72 I accept that the plaintiff has had some reduction in the level of enjoyment she achieves from participation in the choral activities. I conclude that her injury has not stopped her from partaking in this activity but has reduced her ability to fully engage in the singing. I do not think this is a very considerable consequence, but it is a consequence of her back injury.
73 I am mindful of the pronouncements by the Court of Appeal in Church v Echuca Regional Health[40] when considering the photographs which constitute Exhibit 2. These photographs are but snapshots of short periods of time in the plaintiff’s activities. I accept that those photographs display the plaintiff obviously enjoying her activities in the choral society for the times of those photographs. However, I also accept that she has downtimes, as described by her in her evidence, and that those downtimes – that is, lying down or having a rest during practice – are the result of her injury to her back.
[40](2008) 20 VR 566
Conclusion
74 In conclusion, I find that the consequences for the plaintiff, who is now thirty years old, of being appropriately treated by radiofrequency denervation into the foreseeable future every twelve to fifteen months, is a very considerable consequence. The reason for these procedures is the control of the pain she suffers from the injury to her back. I have considered the other consequences referred to in these reasons and taken them all into account. This case could be described as a finely balanced case; however, all of those consequences, when taken together, including the constant need for medical procedures into the foreseeable future, are very considerable consequences.

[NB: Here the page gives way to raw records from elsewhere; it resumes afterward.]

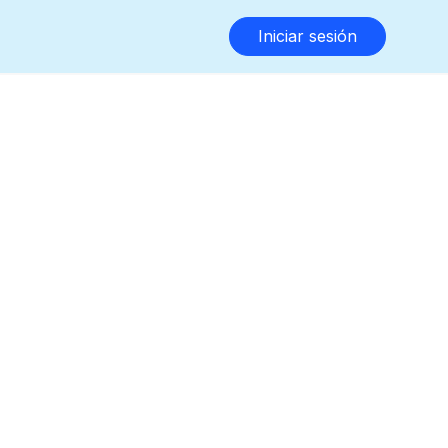
Iniciar sesión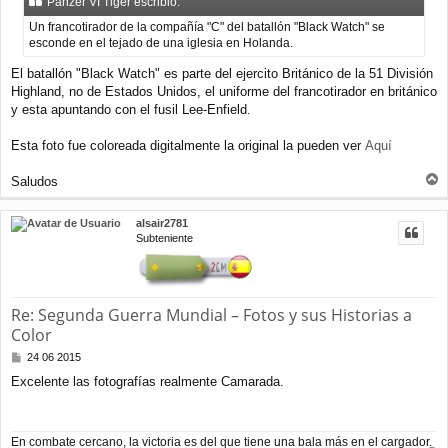
Panzer VI Tiger escribió:
s
a
Un francotirador de la compañía "C" del batallón "Black Watch" se
j
esconde en el tejado de una iglesia en Holanda.
e
El batallón "Black Watch" es parte del ejercito Británico de la 51 División
Highland, no de Estados Unidos, el uniforme del francotirador en británico
y esta apuntando con el fusil Lee-Enfield.
Esta foto fue coloreada digitalmente la original la pueden ver
Aquí
Saludos
r
r
alsair2781
i
Subteniente
b
a
Re: Segunda Guerra Mundial – Fotos y sus Historias a
Color
M
24 06 2015
e
Excelente las fotografías realmente Camarada.
n
s
a
j
En combate cercano, la victoria es del que tiene una bala más en el cargador.
e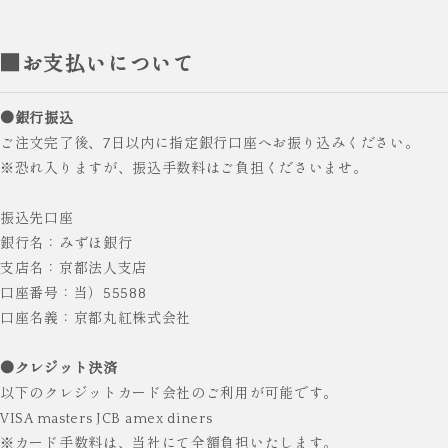
■お支払いについて
●銀行振込
ご注文完了後、7日以内に指定銀行口座へお振り込みください。
※恐れ入りますが、振込手数料はご負担くださいませ。
振込先口座
銀行名：みずほ銀行
支店名：京都法人支店
口座番号：当）55588
口座名義：京都丸紅株式会社
●クレジット決済
以下のクレジットカード会社のご利用が可能です。
VISA masters JCB amex diners
※カード手数料は、当社にて全額負担いたします。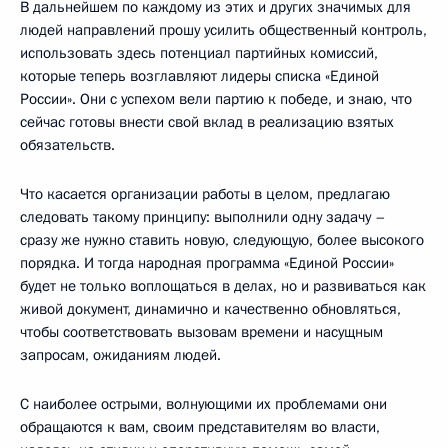
В дальнейшем по каждому из этих и других значимых для
людей направлений прошу усилить общественный контроль,
использовать здесь потенциал партийных комиссий,
которые теперь возглавляют лидеры списка «Единой
России». Они с успехом вели партию к победе, и знаю, что
сейчас готовы внести свой вклад в реализацию взятых
обязательств.
Что касается организации работы в целом, предлагаю
следовать такому принципу: выполнили одну задачу –
сразу же нужно ставить новую, следующую, более высокого
порядка. И тогда народная программа «Единой России»
будет не только воплощаться в делах, но и развиваться как
живой документ, динамично и качественно обновляться,
чтобы соответствовать вызовам времени и насущным
запросам, ожиданиям людей.
С наиболее острыми, волнующими их проблемами они
обращаются к вам, своим представителям во власти,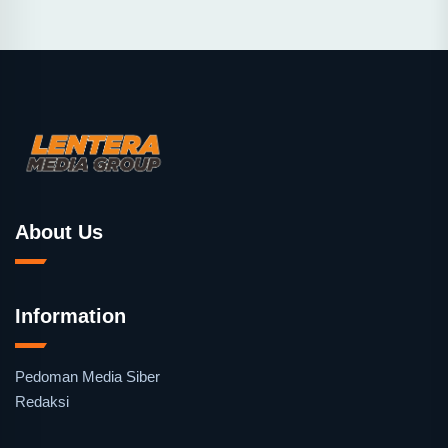
About Us
Information
Pedoman Media Siber
Redaksi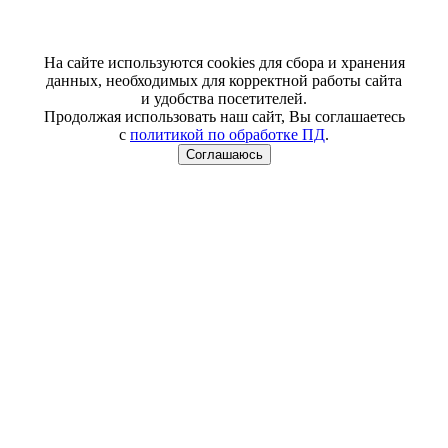
На сайте используются cookies для сбора и хранения
данных, необходимых для корректной работы сайта
и удобства посетителей.
Продолжая использовать наш сайт, Вы соглашаетесь
с
политикой по обработке ПД
.
Соглашаюсь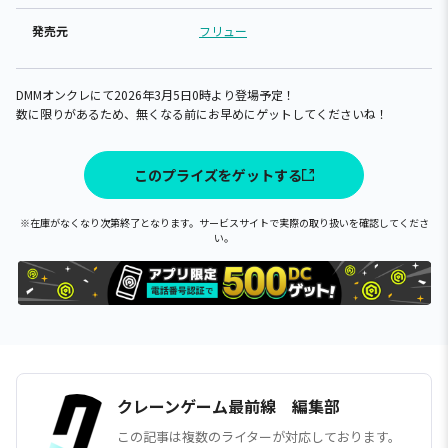
発売元
フリュー
DMMオンクレにて2026年3月5日0時より登場予定！
数に限りがあるため、無くなる前にお早めにゲットしてくださいね！
このプライズをゲットする
※在庫がなくなり次第終了となります。サービスサイトで実際の取り扱いを確認してくださ
い。
クレーンゲーム最前線 編集部
この記事は複数のライターが対応しております。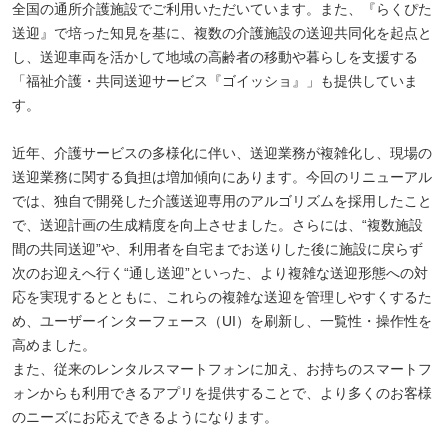
全国の通所介護施設でご利用いただいています。また、『らくぴた
送迎』で培った知見を基に、複数の介護施設の送迎共同化を起点と
し、送迎車両を活かして地域の高齢者の移動や暮らしを支援する
「福祉介護・共同送迎サービス『ゴイッショ』」も提供していま
す。
近年、介護サービスの多様化に伴い、送迎業務が複雑化し、現場の
送迎業務に関する負担は増加傾向にあります。今回のリニューアル
では、独自で開発した介護送迎専用のアルゴリズムを採用したこと
で、送迎計画の生成精度を向上させました。さらには、“複数施設
間の共同送迎”や、利用者を自宅までお送りした後に施設に戻らず
次のお迎えへ行く“通し送迎”といった、より複雑な送迎形態への対
応を実現するとともに、これらの複雑な送迎を管理しやすくするた
め、ユーザーインターフェース（UI）を刷新し、一覧性・操作性を
高めました。
また、従来のレンタルスマートフォンに加え、お持ちのスマートフ
ォンからも利用できるアプリを提供することで、より多くのお客様
のニーズにお応えできるようになります。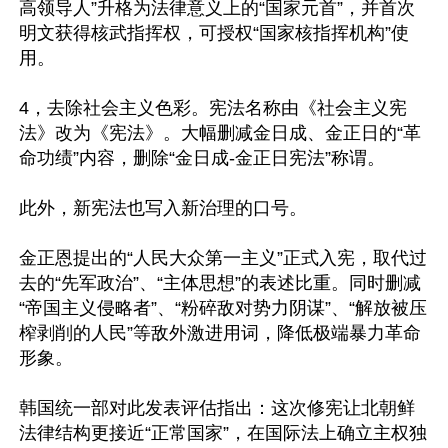
高领导人”升格为法律意义上的“国家元首”，并首次
明文获得核武指挥权，可授权“国家核指挥机构”使
用。

4，去除社会主义色彩。宪法名称由《社会主义宪
法》改为《宪法》。大幅删减金日成、金正日的“革
命功绩”内容，删除“金日成-金正日宪法”称谓。

此外，新宪法也写入新治理的口号。

金正恩提出的“人民大众第一主义”正式入宪，取代过
去的“先军政治”、“主体思想”的表述比重。同时删减
“帝国主义侵略者”、“粉碎敌对势力阴谋”、“解放被压
榨剥削的人民”等敌外激进用词，降低极端暴力革命
形象。

韩国统一部对此发表评估指出：这次修宪让北朝鲜
法律结构更接近“正常国家”，在国际法上确立主权独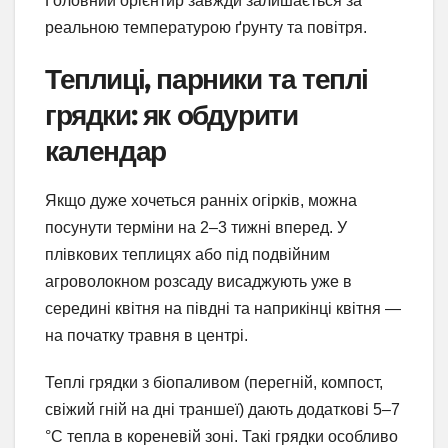
Головний орієнтир завжди залишається за
реальною температурою ґрунту та повітря.
Теплиці, парники та теплі
грядки: як обдурити
календар
Якщо дуже хочеться ранніх огірків, можна
посунути терміни на 2–3 тижні вперед. У
плівкових теплицях або під подвійним
агроволокном розсаду висаджують уже в
середині квітня на півдні та наприкінці квітня —
на початку травня в центрі.
Теплі грядки з біопаливом (перегній, компост,
свіжий гній на дні траншеї) дають додаткові 5–7
°C тепла в кореневій зоні. Такі грядки особливо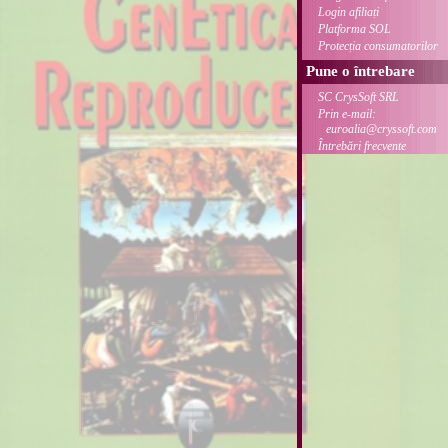
Login afiliați
Platforma SOL
Protecția consumatorilor
Pune o întrebare
SC CrysSoft SRL
Prin e-mail:
euroalia@cryssoft.com
Întrebări frecvente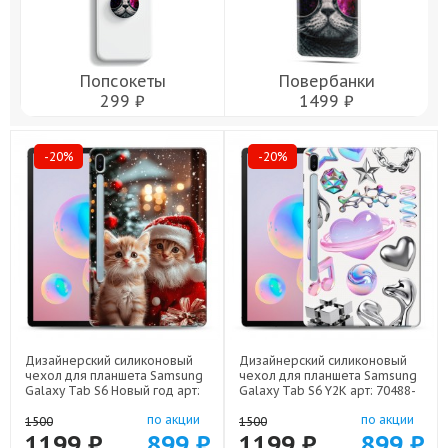
Попсокеты
Повербанки
299 ₽
1499 ₽
-20%
-20%
Дизайнерский силиконовый
Дизайнерский силиконовый
чехол для планшета Samsung
чехол для планшета Samsung
Galaxy Tab S6 Новый год арт:
Galaxy Tab S6 Y2K арт: 70488-
70488-22824
22614
по акции
по акции
1500
1500
1199 ₽
899 ₽
1199 ₽
899 ₽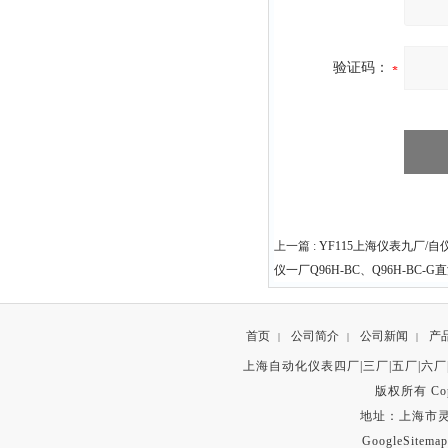
验证码：
上一篇 :
YF115上海仪表九厂/
仪一厂Q96H-BC、Q96H-B
首页
公司简介
公司新闻
产
|
|
|
上海自动化仪表四厂|三厂|五厂|六厂
版权所有 Copyr
地址：上海市灵石路
GoogleSitemap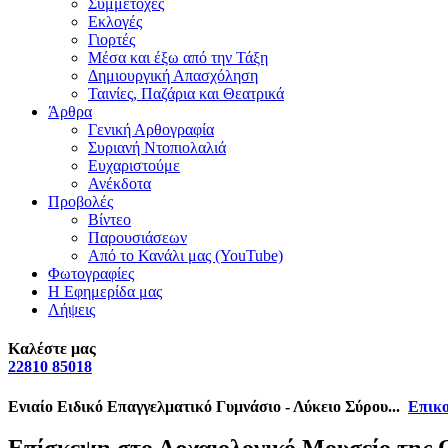
Συμμετοχές
Εκλογές
Γιορτές
Μέσα και έξω από την Τάξη
Δημιουργική Απασχόληση
Ταινίες, Παζάρια και Θεατρικά
Άρθρα
Γενική Αρθογραφία
Συριανή Ντοπιολαλιά
Ευχαριστούμε
Ανέκδοτα
Προβολές
Βίντεο
Παρουσιάσεων
Από το Κανάλι μας (YouTube)
Φωτογραφίες
Η Εφημερίδα μας
Λήψεις
Καλέστε μας
22810 85018
Ενιαίο Ειδικό Επαγγελματικό Γυμνάσιο - Λύκειο Σύρου...
Επικο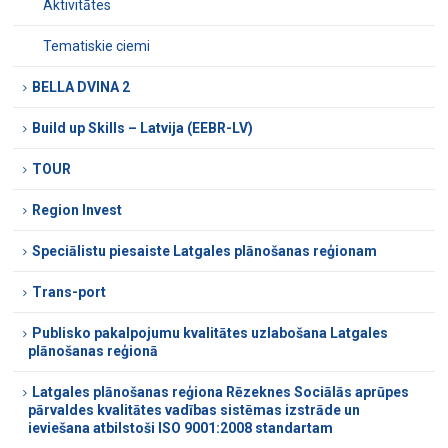
Aktivitātes
Tematiskie ciemi
BELLA DVINA 2
Build up Skills – Latvija (EEBR-LV)
TOUR
Region Invest
Speciālistu piesaiste Latgales plānošanas reģionam
Trans-port
Publisko pakalpojumu kvalitātes uzlabošana Latgales
plānošanas reģionā
Latgales plānošanas reģiona Rēzeknes Sociālās aprūpes
pārvaldes kvalitātes vadības sistēmas izstrāde un
ieviešana atbilstoši ISO 9001:2008 standartam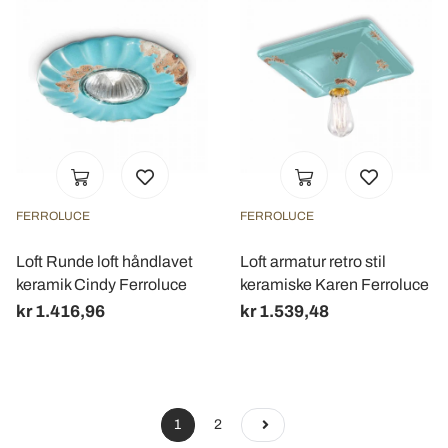
FERROLUCE
FERROLUCE
Loft Runde loft håndlavet
Loft armatur retro stil
keramik Cindy Ferroluce
keramiske Karen Ferroluce
kr 1.416,96
kr 1.539,48
1
2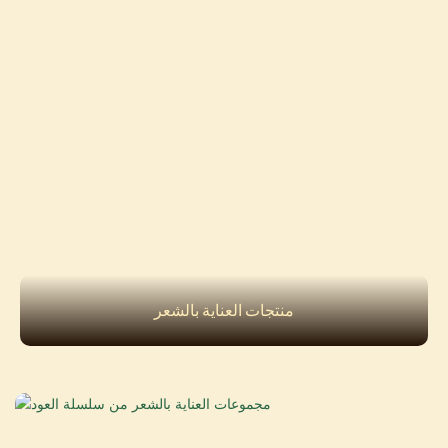
منتجات العناية بالشعر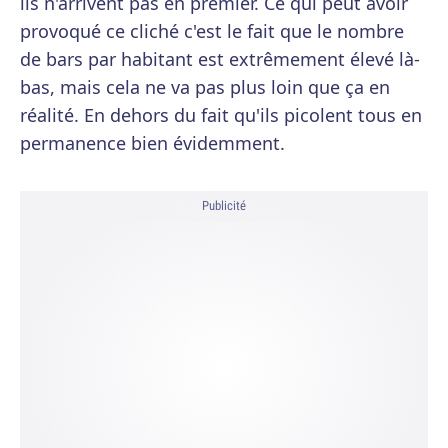
ils n'arrivent pas en premier. Ce qui peut avoir
provoqué ce cliché c'est le fait que le nombre
de bars par habitant est extrêmement élevé là-
bas, mais cela ne va pas plus loin que ça en
réalité. En dehors du fait qu'ils picolent tous en
permanence bien évidemment.
Publicité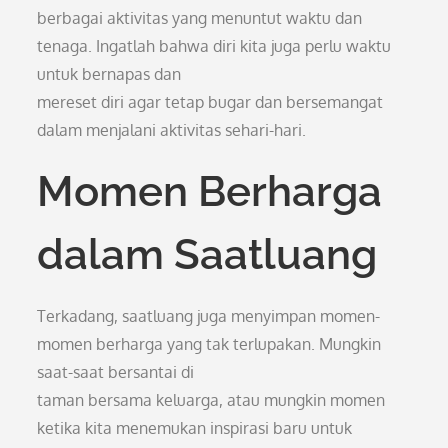
berbagai aktivitas yang menuntut waktu dan
tenaga. Ingatlah bahwa diri kita juga perlu waktu
untuk bernapas dan
mereset diri agar tetap bugar dan bersemangat
dalam menjalani aktivitas sehari-hari.
Momen Berharga
dalam Saatluang
Terkadang, saatluang juga menyimpan momen-
momen berharga yang tak terlupakan. Mungkin
saat-saat bersantai di
taman bersama keluarga, atau mungkin momen
ketika kita menemukan inspirasi baru untuk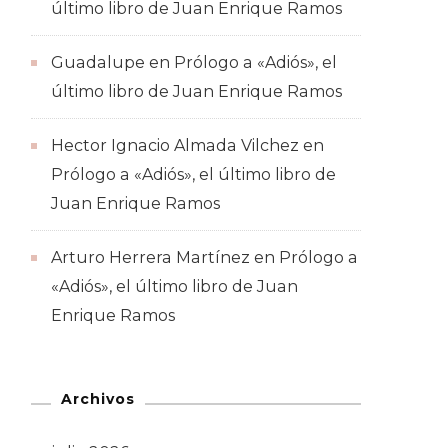
último libro de Juan Enrique Ramos
Guadalupe
en
Prólogo a «Adiós», el
último libro de Juan Enrique Ramos
Hector Ignacio Almada Vilchez
en
Prólogo a «Adiós», el último libro de
Juan Enrique Ramos
Arturo Herrera Martínez
en
Prólogo a
«Adiós», el último libro de Juan
Enrique Ramos
Archivos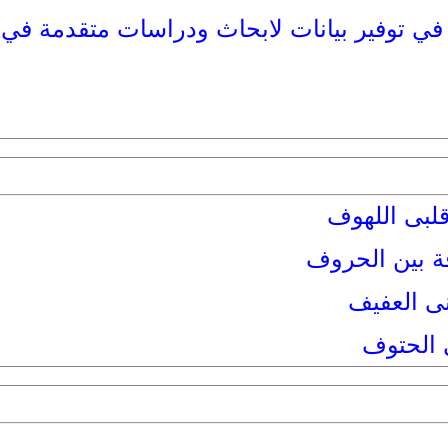
ا في توفير بيانات لابحاث ودراسات متقدمة في 
لبى اللهوف
ة بين الحروف
نى العفيف
ى الحتوف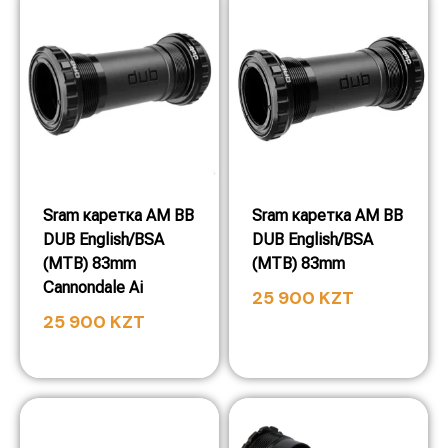
Sram каретка AM BB
Sram каретка AM BB
DUB English/BSA
DUB English/BSA
(MTB) 83mm
(MTB) 83mm
Cannondale Ai
25 900
KZT
25 900
KZT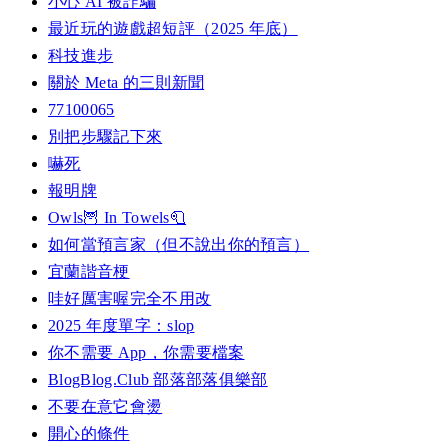
小心 AI 被詐騙
最近玩的遊戲超短評（2025 年底）
科技進步
關於 Meta 的三則新聞
77100065
別把步驟記下來
嚇死
報明牌
Owls🦉 In Towels🧻
如何當預言家（但不說出你的預言）
宜蘭諧音梗
哇好厲害喔完全不用改
2025 年度單字：slop
你不需要 App，你需要檔案
BlogBlog.Club 部落部落俱樂部
不要在意它會燙
開心的條件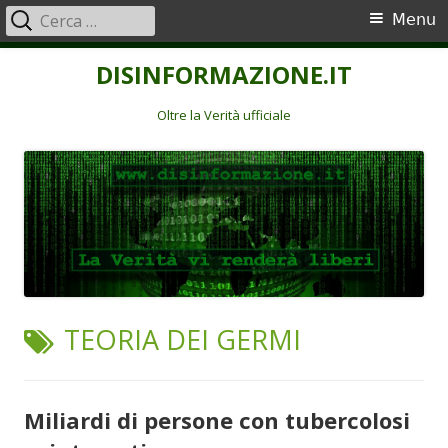
Ricerca
Menu
Menu
per:
principale
Vai
DISINFORMAZIONE.IT
al
contenuto
Oltre la Verità ufficiale
TAG:
TEORIA DEI GERMI
Miliardi di persone con tubercolosi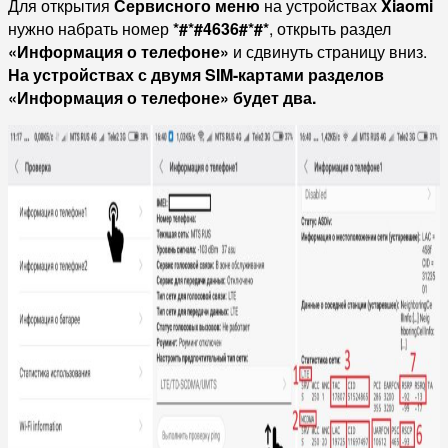
Для открытия
Сервисного меню
на устройствах
Xiaomi
нужно набрать номер
*#*#4636#*#*
, открыть раздел
«Информация о телефоне»
и сдвинуть страницу вниз.
На устройствах с двумя SIM-картами разделов
«Информация о телефоне» будет два.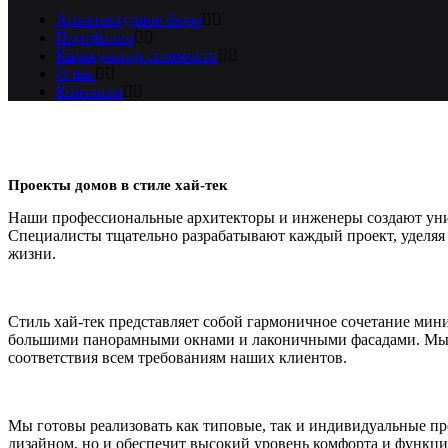
Архитектурное бюро
Портфолио
Калькулятор стоимости
О нас
Контакты
Проекты домов в стиле хай-тек
Наши профессиональные архитекторы и инженеры создают уник
Специалисты тщательно разрабатывают каждый проект, уделяя в
жизни.
Стиль хай-тек представляет собой гармоничное сочетание ми
большими панорамными окнами и лаконичными фасадами. Мы уд
соответствия всем требованиям наших клиентов.
Мы готовы реализовать как типовые, так и индивидуальные про
дизайном, но и обеспечит высокий уровень комфорта и функци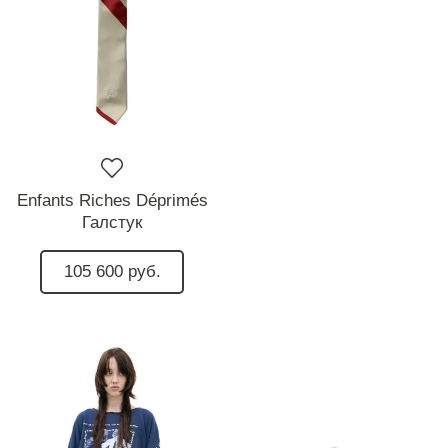
Enfants Riches Déprimés
Галстук
105 600 руб.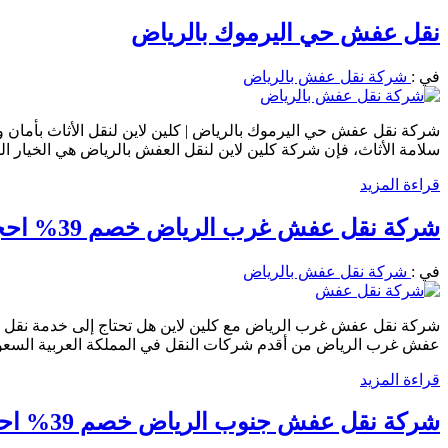
نقل عفش حي اليرموك بالرياض
في :
شركة نقل عفش بالرياض
شركة نقل عفش حي اليرموك بالرياض | كلين لاين لنقل الأثاث بأما
سلامة الأثاث، فإن شركة كلين لاين لنقل العفش بالرياض هي الخيار ا
قراءة المزيد
شركة نقل عفش غرب الرياض خصم 39% احجز الان 0556501701 فك وتركيب وتغليف الاثاث 35% خصم
في :
شركة نقل عفش بالرياض
شركة نقل عفش غرب الرياض مع كلين لاين هل تحتاج إلى خدمة نقل عف
عفش غرب الرياض من أقدم شركات النقل في المملكة العربية السعود
قراءة المزيد
شركة نقل عفش جنوب الرياض خصم 39% احجز الان 0556501701 شركة كلين لاين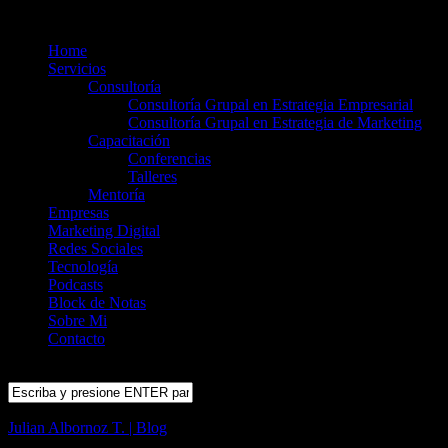
Home
Servicios
Consultoría
Consultoría Grupal en Estrategia Empresarial
Consultoría Grupal en Estrategia de Marketing
Capacitación
Conferencias
Talleres
Mentoría
Empresas
Marketing Digital
Redes Sociales
Tecnología
Podcasts
Block de Notas
Sobre Mi
Contacto
Julian Albornoz T. | Blog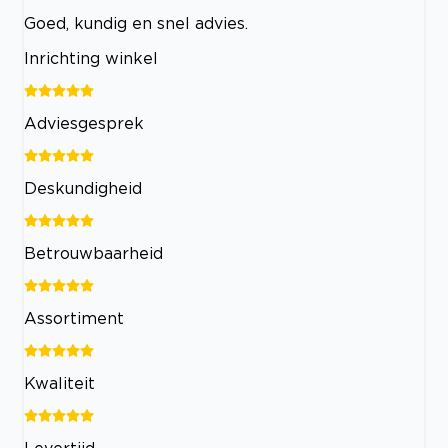
Goed, kundig en snel advies.
Inrichting winkel
Adviesgesprek
Deskundigheid
Betrouwbaarheid
Assortiment
Kwaliteit
Levertijd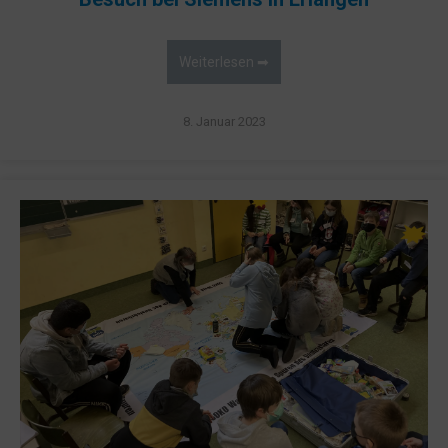
Weiterlesen ➡
8. Januar 2023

75 I am satisfied that such consequences, when judged by comparison with other cases in the range of possible impairments, can be fairly described as being more than significant or marked, and as being at least very considerable. I regard the consequences as being for the foreseeable future, in the sense that they are permanent.
76 The plaintiff has satisfied the statutory test for serious injury for pain and suffering.
77 Accordingly, pursuant to s134AB(16), I grant leave to the plaintiff to bring common-law proceedings for pain and suffering damages arising out of the back injury suffered by her in the course of her employment with the defendant on 27 November 2006.